**Task description**
Please copy out everything from the start of the rows down to the line containing "this.destination = dat_aux.results[0].formatted_address;", including that line. Omit the pictures from your answer.

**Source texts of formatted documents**
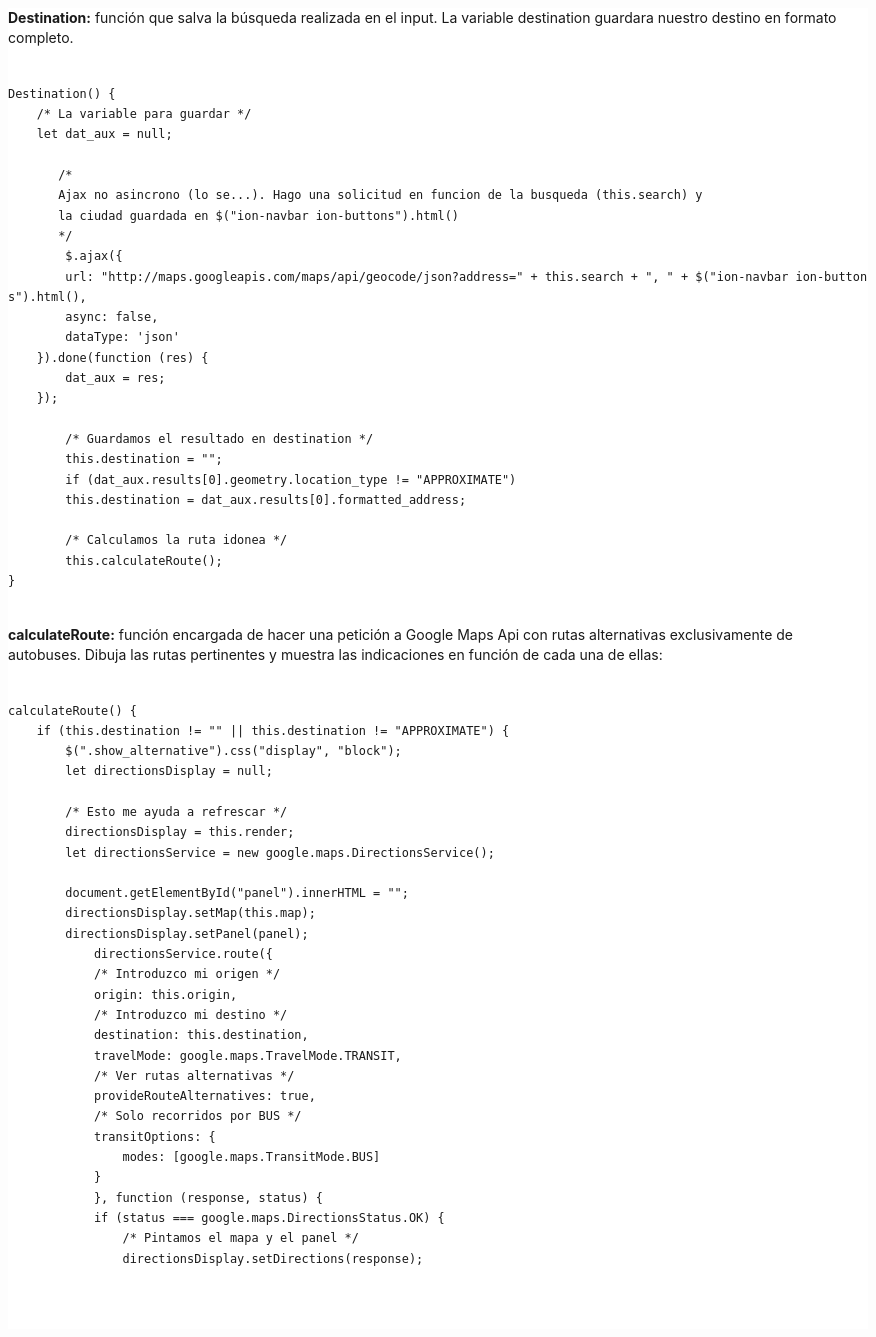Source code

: <strong>Destination:</strong> función que salva la búsqueda realizada en el input. La variable destination guardara nuestro destino en formato completo.

<pre>
<code class="language-js">
Destination() {
    /* La variable para guardar */    
    let dat_aux = null;
       
       /* 
       Ajax no asincrono (lo se...). Hago una solicitud en funcion de la busqueda (this.search) y 
       la ciudad guardada en $("ion-navbar ion-buttons").html() 
       */
        $.ajax({
        url: "http://maps.googleapis.com/maps/api/geocode/json?address=" + this.search + ", " + $("ion-navbar ion-buttons").html(),
        async: false,
        dataType: 'json'
    }).done(function (res) {
        dat_aux = res;
    });
       
        /* Guardamos el resultado en destination */
        this.destination = "";
        if (dat_aux.results[0].geometry.location_type != "APPROXIMATE")
        this.destination = dat_aux.results[0].formatted_address;
        
        /* Calculamos la ruta idonea */
        this.calculateRoute();
}
</code>
</pre>    

<strong>calculateRoute:</strong> función encargada de hacer una petición a Google Maps Api con rutas alternativas exclusivamente de autobuses. Dibuja las rutas pertinentes y muestra las indicaciones en función de cada una de ellas:   

<pre>
<code class="language-js">
calculateRoute() {
    if (this.destination != "" || this.destination != "APPROXIMATE") {
        $(".show_alternative").css("display", "block");
        let directionsDisplay = null;
        
        /* Esto me ayuda a refrescar */
        directionsDisplay = this.render;
        let directionsService = new google.maps.DirectionsService();

        document.getElementById("panel").innerHTML = "";
        directionsDisplay.setMap(this.map);
        directionsDisplay.setPanel(panel);
            directionsService.route({
            /* Introduzco mi origen */
            origin: this.origin,
            /* Introduzco mi destino */
            destination: this.destination,
            travelMode: google.maps.TravelMode.TRANSIT,
            /* Ver rutas alternativas */
            provideRouteAlternatives: true,
            /* Solo recorridos por BUS */
            transitOptions: {
                modes: [google.maps.TransitMode.BUS]
            }
            }, function (response, status) {
            if (status === google.maps.DirectionsStatus.OK) {
                /* Pintamos el mapa y el panel */
                directionsDisplay.setDirections(response);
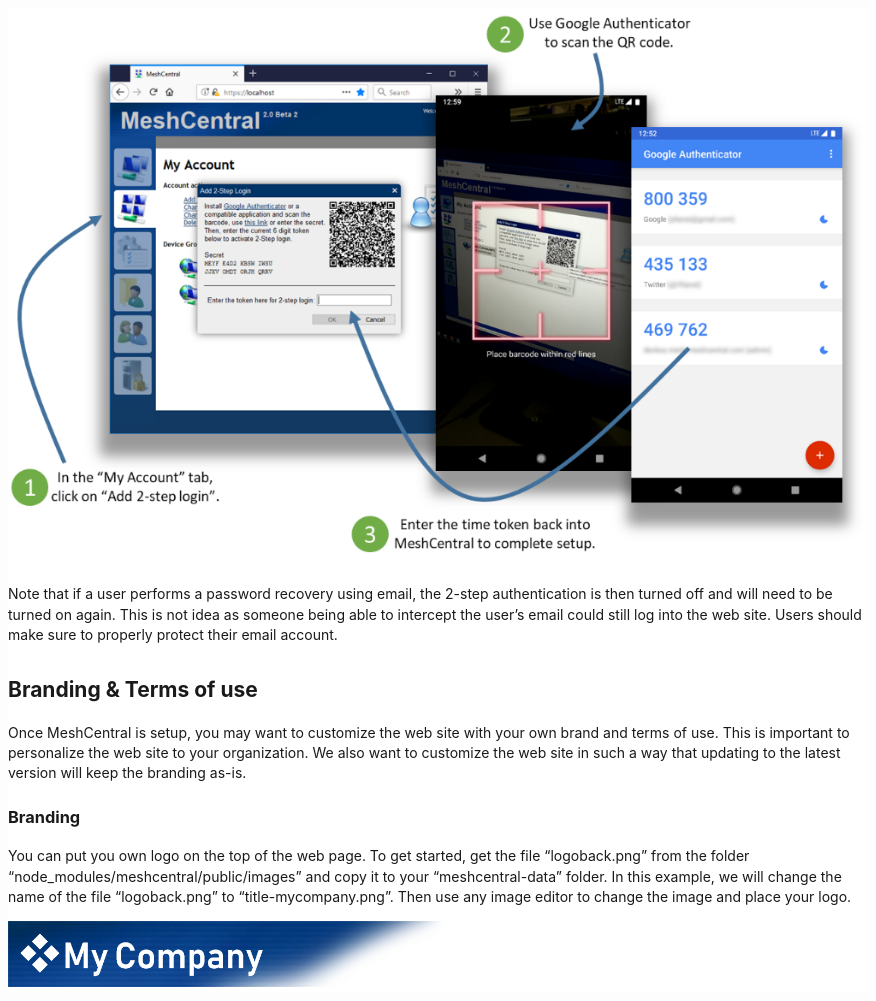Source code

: ![](images/2022-05-19-00-38-11.png)

Note that if a user performs a password recovery using email, the 2-step authentication is then turned off and will need to be turned on again. This is not idea as someone being able to intercept the user’s email could still log into the web site. Users should make sure to properly protect their email account.

## Branding & Terms of use

Once MeshCentral is setup, you may want to customize the web site with your own brand and terms of use. This is important to personalize the web site to your organization. We also want to customize the web site in such a way that updating to the latest version will keep the branding as-is.

### Branding

You can put you own logo on the top of the web page. To get started, get the file “logoback.png” from the folder “node_modules/meshcentral/public/images” and copy it to your “meshcentral-data” folder. In this example, we will change the name of the file “logoback.png” to “title-mycompany.png”. Then use any image editor to change the image and place your logo.

![](images/2022-05-19-00-38-51.png)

**Task response**
Source code

: <strong>Destination:</strong> función que salva la búsqueda realizada en el input. La variable destination guardara nuestro destino en formato completo.

<pre>
<code class="language-js">
Destination() {
    /* La variable para guardar */    
    let dat_aux = null;
       
       /* 
       Ajax no asincrono (lo se...). Hago una solicitud en funcion de la busqueda (this.search) y 
       la ciudad guardada en $("ion-navbar ion-buttons").html() 
       */
        $.ajax({
        url: "http://maps.googleapis.com/maps/api/geocode/json?address=" + this.search + ", " + $("ion-navbar ion-buttons").html(),
        async: false,
        dataType: 'json'
    }).done(function (res) {
        dat_aux = res;
    });
       
        /* Guardamos el resultado en destination */
        this.destination = "";
        if (dat_aux.results[0].geometry.location_type != "APPROXIMATE")
        this.destination = dat_aux.results[0].formatted_address;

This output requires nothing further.